Aradığımız kavşağı buluyoruz ve duruyoruz...

Arabadan aşağıya iniyoruz...

Okurum bana bildiklerini anlatıyor:

“Üç Kıbrıslırum, bazı Kıbrıslıtürkler tarafından Kormacit’ten alınıp Akdeniz’e (Ayirini) götürüldüydü. Bunlar Şekeris ile bir baba oğuldu” diyor.

1974 yılında Aya İrini’de Kördemenli (Kondemenos) baba-oğul Takis Panteli ve Pantelis Hacıhristoforu ile Liveralı (Sadrazamköy) Andreas Şekeris öldürülmüştü... 1974’te bazı EOKA-B’cilerin köyün dışında öldürdükleri Hüseyin Mustafa Tarabulus’un mezarının bulunduğu yere gömülmüşlerdi – hatta bu yeri Kayıplar Komitesi yetkililerine göstermiştik...

Okurum devam ediyor:

“Evet, önce Tarabulus’un mezarı yanına gömüldüydüler” diyor, “ama ondan sonra iki defa yerleri değiştirildi. Birincisinde, Tarabulus’un mezarının oradan çıkarılıp köyün ormanına, bodur selvilerin altında bir yere gömüldülerdi. Topraklarıynan birlikte bir römorkun içine konmuş ve traktörle oraya taşınarak gömüldülerdi. Aradan zaman geçti, bir gün bir adam bu bölgeye bir tavşan tuzağı kurmaya gittiği zaman, orada bazı insan kemikleri gördü. Hemen Çamlıbel (Mirtu) polisini aradı ve bu durumu bildirdi.
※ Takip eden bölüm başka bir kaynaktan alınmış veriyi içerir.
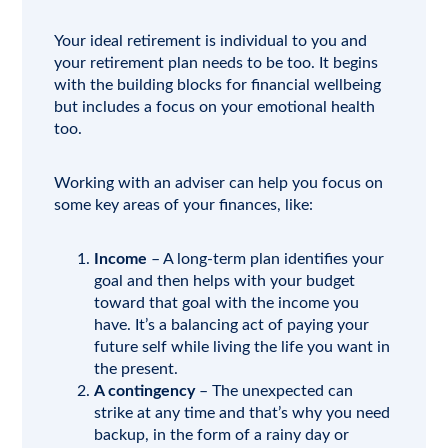
Your ideal retirement is individual to you and
your retirement plan needs to be too. It begins
with the building blocks for financial wellbeing
but includes a focus on your emotional health
too.
Working with an adviser can help you focus on
some key areas of your finances, like:
Income
– A long-term plan identifies your
goal and then helps with your budget
toward that goal with the income you
have. It’s a balancing act of paying your
future self while living the life you want in
the present.
A contingency
– The unexpected can
strike at any time and that’s why you need
backup, in the form of a rainy day or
Çamlıbel polisi insan kalıntılarının bulunduğu yere inzibatla birlikte gitti çünkü 1978 yılına kadar Çamlıbel polisi, karakolun hemen bitişiğindeki inzibatlarla birlikte görev yapardı. Bu olay 1978’den önce meydana geldi. Yani 1974 ile 1978 yılları arasında... Çamlıbel polisi ile inzibat, insan kemiklerinin bulunduğu Akdeniz’deki ormancığa gidince, burada üç şahısa ait kemikler buldular, üç kafatası gördüler. Bunlar birkaç yıllık cesetlerdi. Gidip kireç aldılar ve sonra bu kalıntıları bir torbaya koydular. Oradayken, bunların Kıbrıslıtürkler değil, üç “kayıp” Kıbrıslırum’a ait kalıntılar olduğunu öğrendiler.
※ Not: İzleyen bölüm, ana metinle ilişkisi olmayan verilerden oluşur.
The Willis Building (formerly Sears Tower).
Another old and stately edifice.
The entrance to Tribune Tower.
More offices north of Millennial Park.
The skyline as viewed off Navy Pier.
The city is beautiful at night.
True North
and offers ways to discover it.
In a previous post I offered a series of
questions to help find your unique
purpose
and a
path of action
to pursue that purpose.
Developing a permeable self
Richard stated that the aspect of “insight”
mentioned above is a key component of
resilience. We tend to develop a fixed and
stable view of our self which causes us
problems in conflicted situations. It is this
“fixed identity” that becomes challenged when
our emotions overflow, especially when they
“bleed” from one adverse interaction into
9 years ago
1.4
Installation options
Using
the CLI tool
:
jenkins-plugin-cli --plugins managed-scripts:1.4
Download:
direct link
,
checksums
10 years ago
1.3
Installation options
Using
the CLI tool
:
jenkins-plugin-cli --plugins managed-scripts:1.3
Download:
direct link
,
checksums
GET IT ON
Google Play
Çamlıbel polisi ve inzibat, bu olayın “bir cinayet” olabileceğini düşünerek, bağlı oldukları Girne polisine de haber verdiydi Akdeniz’e gitmeden önce ve Girne polisinden de bir görevli, Akdeniz’e (Ayirini) gitmek üzere yola çıktıydı. Bu bölgenin CID sorumlusu bir Kıbrıslıtürk polisti. Şu anda hayatta değildir.

İşte tam bu durduğumuz kavşakta karşılaştılar, Girne polisi ile Çamlıbel polisi ve inzibat...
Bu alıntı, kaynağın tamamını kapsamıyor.